Adriana Lara

The antic force behind Adriana Lara’s work is essentially linguistic in nature. The artist makes hay of ideas and concepts, exploiting their capacity to promiscuously inhabit a form, only to migrate to another. In her recent exhibition “Eggsplotion,” resonances and resemblances ricocheted from work to work, leaving the viewer to unpack their arch logic. The titular neologism connotes contradictory possibilities: creative origins, culinary consumption, and destructive expenditures of energybut also the premeditation of a plot.

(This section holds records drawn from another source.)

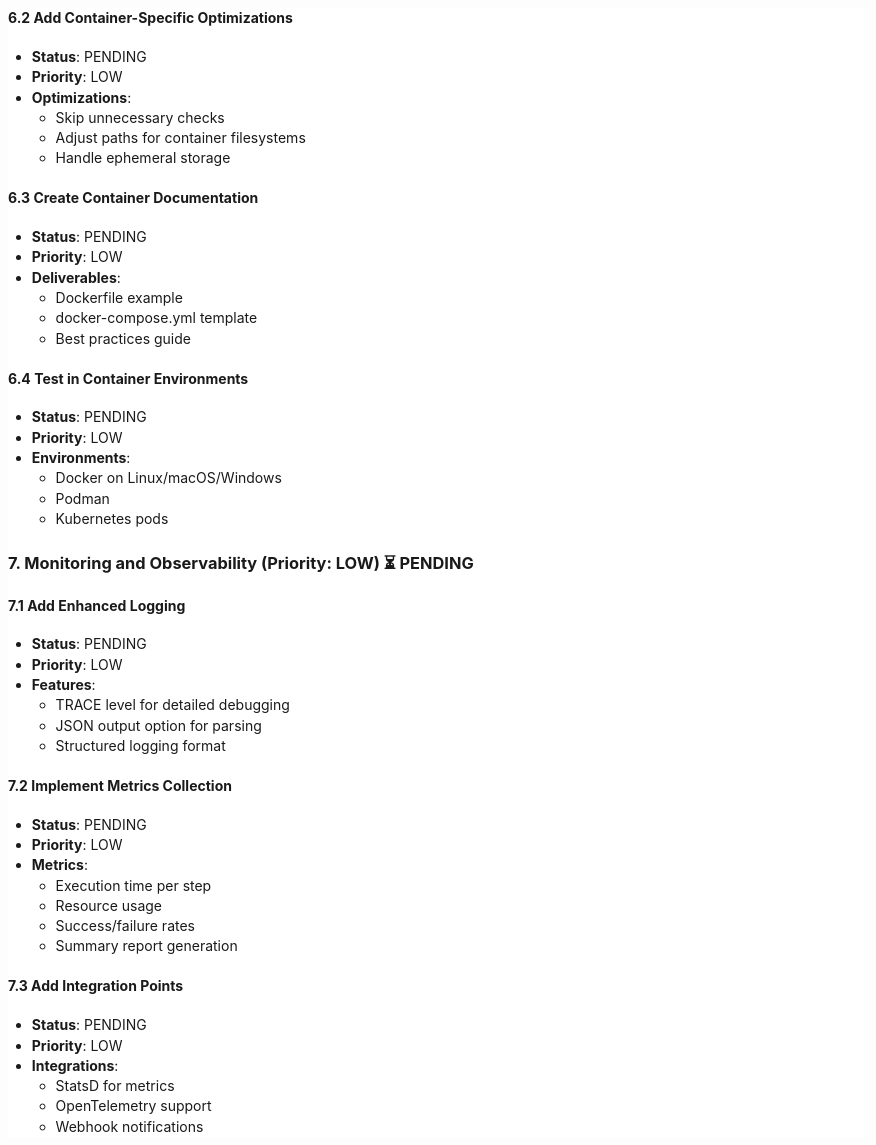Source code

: #### 6.2 Add Container-Specific Optimizations
- **Status**: PENDING
- **Priority**: LOW
- **Optimizations**:
  - Skip unnecessary checks
  - Adjust paths for container filesystems
  - Handle ephemeral storage

#### 6.3 Create Container Documentation
- **Status**: PENDING
- **Priority**: LOW
- **Deliverables**:
  - Dockerfile example
  - docker-compose.yml template
  - Best practices guide

#### 6.4 Test in Container Environments
- **Status**: PENDING
- **Priority**: LOW
- **Environments**:
  - Docker on Linux/macOS/Windows
  - Podman
  - Kubernetes pods

### 7. Monitoring and Observability (Priority: LOW) ⏳ PENDING

#### 7.1 Add Enhanced Logging
- **Status**: PENDING
- **Priority**: LOW
- **Features**:
  - TRACE level for detailed debugging
  - JSON output option for parsing
  - Structured logging format

#### 7.2 Implement Metrics Collection
- **Status**: PENDING
- **Priority**: LOW
- **Metrics**:
  - Execution time per step
  - Resource usage
  - Success/failure rates
  - Summary report generation

#### 7.3 Add Integration Points
- **Status**: PENDING
- **Priority**: LOW
- **Integrations**:
  - StatsD for metrics
  - OpenTelemetry support
  - Webhook notifications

Visible from outside the gallery in its storefront vitrine were the paintings Eggsplotion #1–4, 2016, four canvases of unprimed linen each occupying its own wall or the ceiling. The sparse marks, gobs of yellow oil paint with dabs of white, suggested that the work was the result of an explosion of embryonic material, with a wry wink to tempera as a yolk-based medium for binding painterly pigments. Among the other post-combustion offerings was a collaboration with a Parisian cave à manger, auspiciously named Sauvage: Dinner for 1 (cuisine d’author), 2016, is a ridiculously well-charred sandwich sitting on a plate decorated with a cosmic swirl pattern.

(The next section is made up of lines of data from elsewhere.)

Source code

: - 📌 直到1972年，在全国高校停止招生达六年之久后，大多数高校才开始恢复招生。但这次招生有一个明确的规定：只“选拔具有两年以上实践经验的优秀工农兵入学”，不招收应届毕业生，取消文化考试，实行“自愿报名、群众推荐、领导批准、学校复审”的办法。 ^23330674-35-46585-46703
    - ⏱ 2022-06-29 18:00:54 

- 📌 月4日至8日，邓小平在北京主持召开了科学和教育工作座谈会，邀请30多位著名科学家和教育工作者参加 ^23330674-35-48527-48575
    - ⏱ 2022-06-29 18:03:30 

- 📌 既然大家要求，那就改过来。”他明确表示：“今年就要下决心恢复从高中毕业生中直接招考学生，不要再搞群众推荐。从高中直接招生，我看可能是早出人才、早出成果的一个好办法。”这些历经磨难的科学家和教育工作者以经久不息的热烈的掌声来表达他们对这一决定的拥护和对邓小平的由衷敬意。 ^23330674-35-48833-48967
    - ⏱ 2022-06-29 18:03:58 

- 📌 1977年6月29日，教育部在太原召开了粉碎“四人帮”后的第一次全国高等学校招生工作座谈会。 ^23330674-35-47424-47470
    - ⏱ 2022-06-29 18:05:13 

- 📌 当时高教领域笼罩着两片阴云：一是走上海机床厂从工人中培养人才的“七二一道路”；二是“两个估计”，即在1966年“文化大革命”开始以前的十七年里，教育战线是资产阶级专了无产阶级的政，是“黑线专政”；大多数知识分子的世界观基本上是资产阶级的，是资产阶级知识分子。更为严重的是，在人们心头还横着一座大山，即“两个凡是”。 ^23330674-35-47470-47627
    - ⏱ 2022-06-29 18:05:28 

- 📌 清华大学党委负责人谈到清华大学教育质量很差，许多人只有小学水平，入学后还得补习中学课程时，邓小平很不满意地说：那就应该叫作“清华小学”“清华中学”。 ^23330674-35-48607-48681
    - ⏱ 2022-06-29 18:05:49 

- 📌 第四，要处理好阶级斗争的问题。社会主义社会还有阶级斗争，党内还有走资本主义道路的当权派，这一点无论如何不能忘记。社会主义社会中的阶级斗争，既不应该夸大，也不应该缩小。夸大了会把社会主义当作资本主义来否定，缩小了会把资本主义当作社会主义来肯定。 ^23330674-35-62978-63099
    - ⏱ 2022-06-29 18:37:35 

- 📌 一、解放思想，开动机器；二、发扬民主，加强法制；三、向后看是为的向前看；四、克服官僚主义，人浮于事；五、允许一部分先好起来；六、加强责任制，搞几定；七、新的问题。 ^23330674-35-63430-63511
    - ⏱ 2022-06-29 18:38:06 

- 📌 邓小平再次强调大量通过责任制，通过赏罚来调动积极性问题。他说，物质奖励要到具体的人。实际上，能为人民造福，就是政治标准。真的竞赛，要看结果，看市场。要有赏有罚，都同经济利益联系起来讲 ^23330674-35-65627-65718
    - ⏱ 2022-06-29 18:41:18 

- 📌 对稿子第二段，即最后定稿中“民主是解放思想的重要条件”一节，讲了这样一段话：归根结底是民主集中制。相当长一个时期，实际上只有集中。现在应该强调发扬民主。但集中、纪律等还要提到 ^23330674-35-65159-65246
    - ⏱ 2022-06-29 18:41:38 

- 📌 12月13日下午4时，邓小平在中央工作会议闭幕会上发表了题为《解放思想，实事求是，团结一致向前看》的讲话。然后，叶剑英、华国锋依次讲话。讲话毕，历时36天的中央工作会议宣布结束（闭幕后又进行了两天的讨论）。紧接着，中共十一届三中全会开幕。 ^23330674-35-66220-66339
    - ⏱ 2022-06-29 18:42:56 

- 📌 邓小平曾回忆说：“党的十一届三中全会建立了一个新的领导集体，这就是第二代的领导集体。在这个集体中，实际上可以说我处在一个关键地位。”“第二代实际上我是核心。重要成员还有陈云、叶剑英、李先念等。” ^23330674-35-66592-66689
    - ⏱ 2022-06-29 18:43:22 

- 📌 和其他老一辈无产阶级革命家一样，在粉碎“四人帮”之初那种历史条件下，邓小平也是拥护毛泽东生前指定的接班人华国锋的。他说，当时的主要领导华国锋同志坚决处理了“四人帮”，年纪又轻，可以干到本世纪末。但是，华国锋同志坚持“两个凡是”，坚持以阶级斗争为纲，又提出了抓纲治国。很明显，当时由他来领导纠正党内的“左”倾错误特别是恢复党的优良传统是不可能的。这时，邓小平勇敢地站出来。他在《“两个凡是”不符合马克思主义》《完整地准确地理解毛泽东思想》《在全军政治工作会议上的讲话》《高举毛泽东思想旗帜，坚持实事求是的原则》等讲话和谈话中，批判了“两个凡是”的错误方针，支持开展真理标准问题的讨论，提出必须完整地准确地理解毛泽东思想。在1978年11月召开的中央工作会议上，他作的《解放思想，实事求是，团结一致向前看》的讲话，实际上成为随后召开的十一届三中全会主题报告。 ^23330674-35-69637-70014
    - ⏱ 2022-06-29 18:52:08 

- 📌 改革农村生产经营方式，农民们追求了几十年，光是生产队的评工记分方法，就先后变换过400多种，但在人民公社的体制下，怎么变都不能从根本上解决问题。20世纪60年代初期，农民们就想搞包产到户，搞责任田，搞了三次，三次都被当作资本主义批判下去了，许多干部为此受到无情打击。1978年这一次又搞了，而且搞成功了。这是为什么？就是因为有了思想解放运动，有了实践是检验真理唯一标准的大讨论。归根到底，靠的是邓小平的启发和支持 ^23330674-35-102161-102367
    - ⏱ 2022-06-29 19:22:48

With the production agency Perros Negros, of which she is a founding member, Lara publishes an occasional zine, Pazmaker. Its latest issue, devoted to concrete poetry, was available at the gallery. Ferdinand de Saussure’s demonstration of the arbitrary relationship between the signifier and the signified is wickedly evoked on the cover, where the slogan CONCRETE POETRY FOREVER has its second word realized as the letters poe abutting a pictograph of a tree, recalling the one familiar from Saussure’s Course in General Linguistics. Pazmaker also includes Esteban Valdés’s concrete poem “hambre/hombre” (Hunger/Man), originally published in 1977, adapted to English to give the title of Lara’s series “Hanger (Hunger) Sculptures,” 2016. With orthographic resemblance but semantic distinctness operating across and within each language, the slipperiness of these signs seemed to generate the sculptures themselves, whose form evidently derived from the approximate English translation: Composed of dozens of wire hangers radiating from agglomerated foam resembling, well, concrete, the four sculptures recall bricolaged atomic or astronomical models.
These sculptures bear an obvious resemblance to four Formica “pictures” from Lara’s “Interesting Theory” series, 2010–. These works are derived from a serial logic that provides a mechanism and reserve of intersecting irregular geometric shapes to be endlessly recontextualized and recycled; the resultant combinations evoke diagrams but are vexingly devoid of clues to their significance. Previously, the abstract designs of the “Interesting Theories” have been woven into carpets and wall hangings, simultaneously suggesting handwrought and digital techniques; here they were translated to plastic-laminate marquetry. The manifold synthetic simulacra of “natural” or “traditional” material used by Lara are part of her point.
Stacked blocks, looping lines, and cyclical forms echoed throughout the exhibition, implying an underlying formal logic of layering and repetition that was explicit in the digital projection Live (Wild, Animal, Disco, Deviant), 2016. Throughout the video, in which an audio-production software interface reveals the collaged construction of an electropop song by Emilio Acevedo playing in real time, visualization widgets pop up to translate the song into a pictorial form. The visualizations have a motivated relation to the sound, but they lose the trace of distinct elements and materials, smoothing disjunction into continuous surface.
Lara’s recent contribution to “The Eccentrics” at SculptureCenter in New York obliquely nods to Brazilian poet and critic Ferreira Gullar’s 1959 “Theory of the Non-object,” a seminal text for the Neo-concrete movement. An animatronically respiring frog on the threshold of death, branded with the name of a Yucatán beach resort town, The Non-object (frog), 2016, suggests the relays between exoticized otherness, the history of abstraction, and the labor of artmaking, also operative in the Paris exhibition. “Eggsplotion”I kept reading it as “Eggsploitation”extracted an overabundance of meaning through conceptual devices that automate the artist’s production. Smuggled within Lara’s humor is the simmering violence of some of her encrypted references, leaving the implication of their political and historical analogues buried in strategic equivocation.